How many CPUs does TiKV have? Just one GC worker occupying a CPU would affect other threads, wouldn’t it…

| username: 像风一样的男子 | Original post link

Could it be a mechanical hard drive?

| username: 大飞哥online | Original post link

If one slows down, what about the cluster configuration resources, if they are low?

| username: TiDBer_Y2d2kiJh | Original post link

Solid State Drive

| username: TiDBer_Y2d2kiJh | Original post link

64GB 32 cores solid-state drive

| username: TiDBer_Y2d2kiJh | Original post link

32-core CPU

| username: tidb菜鸟一只 | Original post link

Take a look at the Thread CPU section in the TiKV monitoring. Check the other threads at the corresponding time point. I suspect it’s not just one GC thread that’s high; there should be other threads that directly maxed out the CPU at that time.

| username: zhanggame1 | Original post link

GC generally doesn’t consume much resources, there might be other issues.

| username: xfworld | Original post link

32C means consuming one C, leaving 31…

| username: 像风一样的男子 | Original post link

The latency is not high. You can check the resource utilization and slow queries of all servers during that time period.

| username: Soysauce520 | Original post link

The 100% in the picture refers to the thread, one CPU is fully utilized, I think it’s because TiKV is slow. Check the tikv-details > Thread CPU > Unified read pool CPU to see if TiKV read is fully utilized.

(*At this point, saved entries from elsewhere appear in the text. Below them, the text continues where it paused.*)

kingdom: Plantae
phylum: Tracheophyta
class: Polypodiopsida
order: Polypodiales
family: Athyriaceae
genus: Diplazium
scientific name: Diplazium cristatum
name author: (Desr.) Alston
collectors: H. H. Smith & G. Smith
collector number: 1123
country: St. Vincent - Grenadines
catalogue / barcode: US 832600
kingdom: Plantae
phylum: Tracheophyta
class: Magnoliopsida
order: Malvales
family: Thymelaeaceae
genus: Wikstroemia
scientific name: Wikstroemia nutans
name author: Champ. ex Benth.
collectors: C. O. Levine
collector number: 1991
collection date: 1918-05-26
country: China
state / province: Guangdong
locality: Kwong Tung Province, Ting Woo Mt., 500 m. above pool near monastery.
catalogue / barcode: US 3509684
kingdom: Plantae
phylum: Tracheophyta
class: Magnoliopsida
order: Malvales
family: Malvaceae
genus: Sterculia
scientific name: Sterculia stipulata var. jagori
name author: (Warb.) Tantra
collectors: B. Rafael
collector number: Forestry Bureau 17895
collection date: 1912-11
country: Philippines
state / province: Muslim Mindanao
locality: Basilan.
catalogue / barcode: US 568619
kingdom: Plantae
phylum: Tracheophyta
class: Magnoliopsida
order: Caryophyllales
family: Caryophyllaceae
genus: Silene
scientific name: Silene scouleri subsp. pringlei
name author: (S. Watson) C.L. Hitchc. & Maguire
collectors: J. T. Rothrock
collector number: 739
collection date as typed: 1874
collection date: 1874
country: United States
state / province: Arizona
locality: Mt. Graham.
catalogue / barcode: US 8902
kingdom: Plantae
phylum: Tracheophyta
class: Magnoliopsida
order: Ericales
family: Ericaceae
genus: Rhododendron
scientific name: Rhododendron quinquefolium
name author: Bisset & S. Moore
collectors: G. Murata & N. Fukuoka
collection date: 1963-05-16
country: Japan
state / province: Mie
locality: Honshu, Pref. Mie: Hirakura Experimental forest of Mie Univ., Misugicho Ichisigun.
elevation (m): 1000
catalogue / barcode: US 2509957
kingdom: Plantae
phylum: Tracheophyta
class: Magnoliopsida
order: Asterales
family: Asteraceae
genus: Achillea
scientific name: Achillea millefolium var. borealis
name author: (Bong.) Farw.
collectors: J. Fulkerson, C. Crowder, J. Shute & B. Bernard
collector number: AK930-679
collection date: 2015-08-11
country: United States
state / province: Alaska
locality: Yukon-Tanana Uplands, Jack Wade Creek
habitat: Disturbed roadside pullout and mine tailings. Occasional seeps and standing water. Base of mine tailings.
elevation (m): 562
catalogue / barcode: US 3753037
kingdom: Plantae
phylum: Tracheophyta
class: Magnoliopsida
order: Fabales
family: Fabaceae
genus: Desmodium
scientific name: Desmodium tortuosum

| username: Fly-bird | Original post link

It should be.

| username: zhimadi | Original post link

Is it a hybrid deployment?

| username: TiDBer_Y2d2kiJh | Original post link

No, they are all deployed separately.

| username: TiDB_C罗 | Original post link

Is the tikv_gc_life_time set to 360h (15 days) a temporary change, or has it always been like this?
tikv_gc_safe_point 20230903
tikv_gc_last_run_time 20230918
There is too much GC data. Extend the monitoring period and see if there is a similar situation in 30 days.

| username: TiDBer_Y2d2kiJh | Original post link

Was the tikv_gc_life_time set to 360h (15 days) temporarily, or has it always been like this? It used to be 3 months, then it was gradually changed to 15 days, and recently it was changed to 1 day. This situation started about a week ago, it wasn’t like this before.